Yesterday, asterisk* talks about comment spam and an easy fix to do it.
Reading the article gives quite a good insight on how those spammers work: They don’t seem to really request the page of your entry, but they only submit hardcoded values in some database.
This gets this seemingly simple trick to work. Inststead of reading the weblog page and submitting the real form, spammers still submit the hardcoded value, missing the additional form-element.
Unfortunately, this problem is easy to fix for the spammer: Just update the database with the new information form the forms. And I promise you: As soon as this hack gets more known (which is bound to happen soon as it’s so simple to impelement), they will update their scripts.
The logical next consequence would be to change this additional tag more often, leading to the spammers updating the index more often.
The ultimate consequence would be a script generating some kind of random cookie which is different on every request.
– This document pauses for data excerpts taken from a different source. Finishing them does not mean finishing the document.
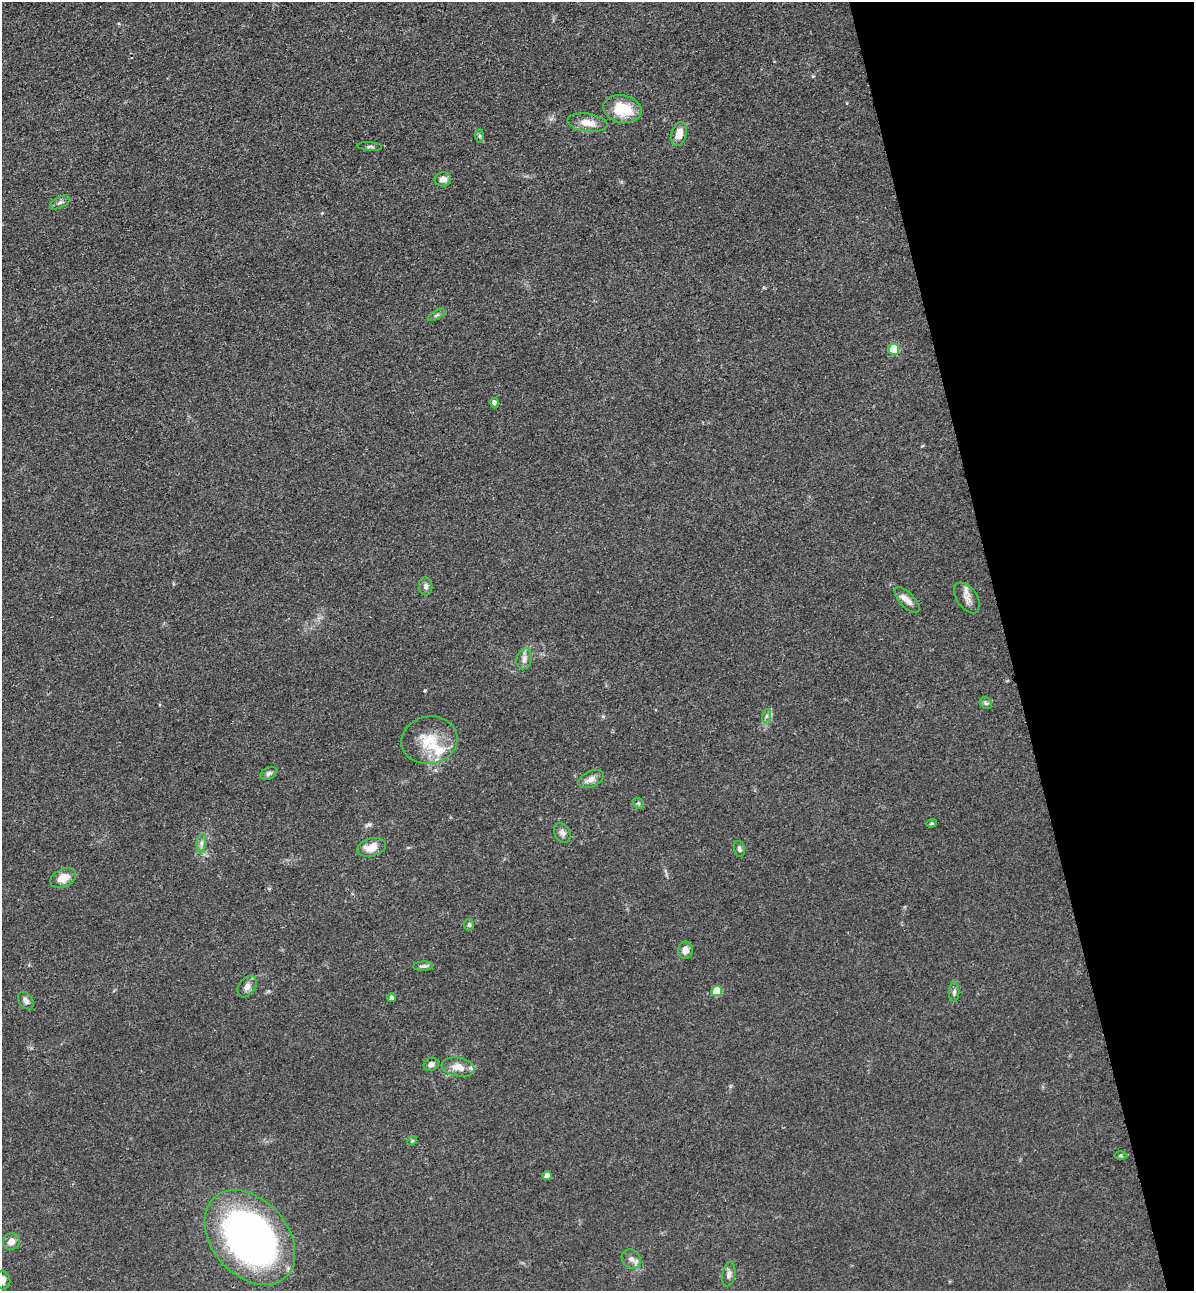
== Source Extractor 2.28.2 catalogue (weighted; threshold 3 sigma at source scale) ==
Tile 12 of 4 x 4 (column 4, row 3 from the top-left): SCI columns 3881-5072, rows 1406-2694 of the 5261 x 5389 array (HDU 1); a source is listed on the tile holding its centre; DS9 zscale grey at full resolution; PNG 1196 x 1293 px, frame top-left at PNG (2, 2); each listed source drawn as its Kron ellipse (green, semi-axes under 4 px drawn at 4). Shown black and unused: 16% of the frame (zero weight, under 3 of 4 exposures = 6% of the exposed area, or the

This in turn would lead the spammers to actually request the form before sumitting it.
I don’t think, I have to name the consequences of that: The spam will stay, but the bandwidth needed will increase greatly. Instead of just posting, the spammer will also request the whole page.
And the spammer will certainly do that on all weblogs. Regardless of whether they deploy this cookie or not.
So in the end, this “fix” just makes the whole thing worse for all us bloggers.
Sorry. No solution. Or ist it? Convince me otherwise!